>want to learn new skills
>have no actual goals or purpose for said skills
>feel like learning just for the sake of it is shallow and a waste of time
How do I deal with this feeling?
>>17777885
Find something worth doing. Why would you want to learn? To do something?
>>17777894
Just because i don't have any practical skills. And I feel like a waste of space. But at the same time, I don't have an ideas about what to do, even when I do learn anything.
>>17777897
Then pick something. Even if it's just getting a job to uy something. Get a goal and work towards it.
Learn to work on cars. Start with basic maintenence and work your way up to harder stuff. Trust me, its the best skill you can learn that will pay off the most. As an ase master tech who works at a luxury car dealer, I can say that working on my own cars has saved me more money than anything else I've ever learned. Youtube has a how to for fucking everything now.

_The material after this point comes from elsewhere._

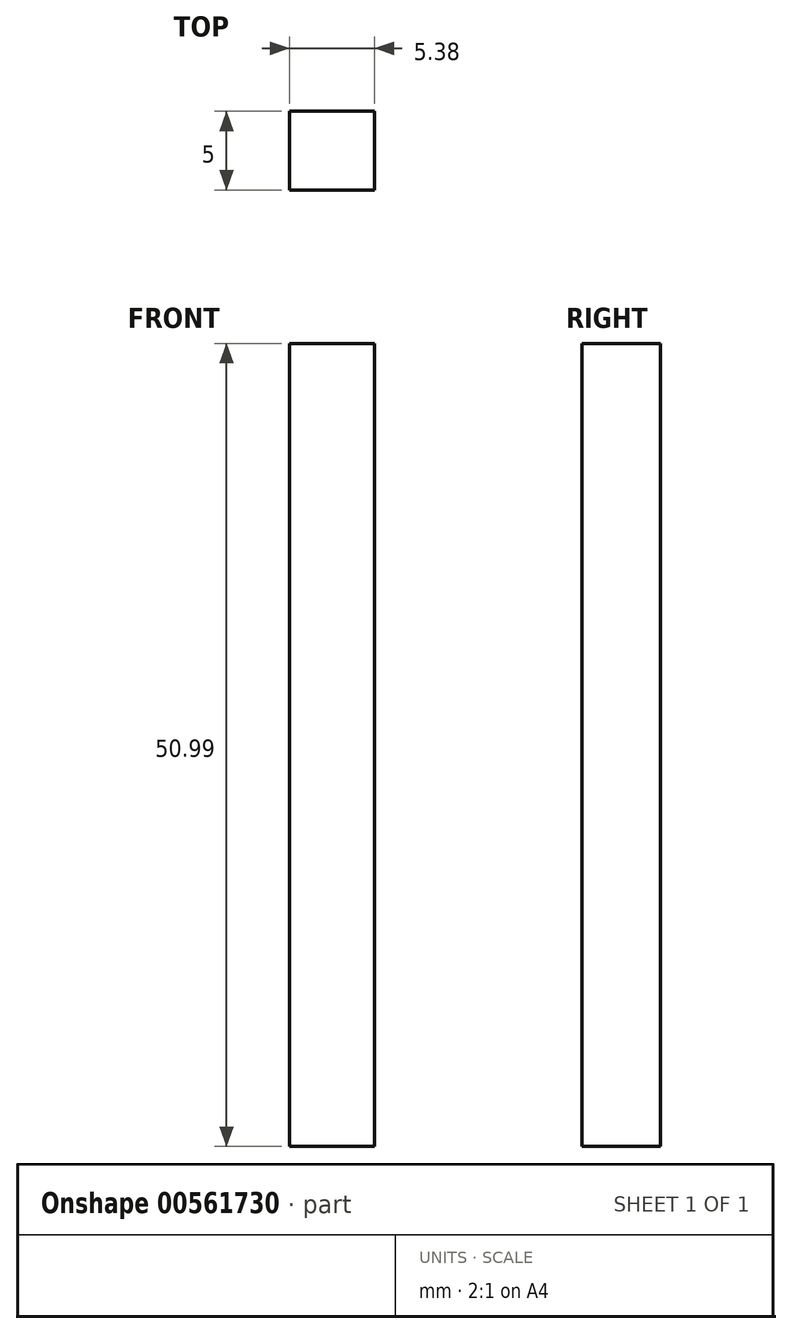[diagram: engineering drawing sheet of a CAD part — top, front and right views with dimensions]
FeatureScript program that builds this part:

Look up eric the car guy; middle aged, experienced technician who has how tos for most stuff.
Home maintenance is a good thing to learn too.
>>17777885
Read Aristotle
>>17777885
>feel like learning just for the sake of it is shallow and a waste of time
Learning for the sake of learning is the purest and most deeply satisfying kind.
Learning something just to get a job implicitly degrades the value of the learning, because it has no value in itself, just as a means to an end.
Learning something just because you want to makes the process its own end. Trying something, and succeeding at it just because you wanted to succeed at what you tried, is tremendously satisfying. It's why people climb mountains, or lose weight - learning Spanish or woodworking or gourmet cooking or whatever can be its own reward.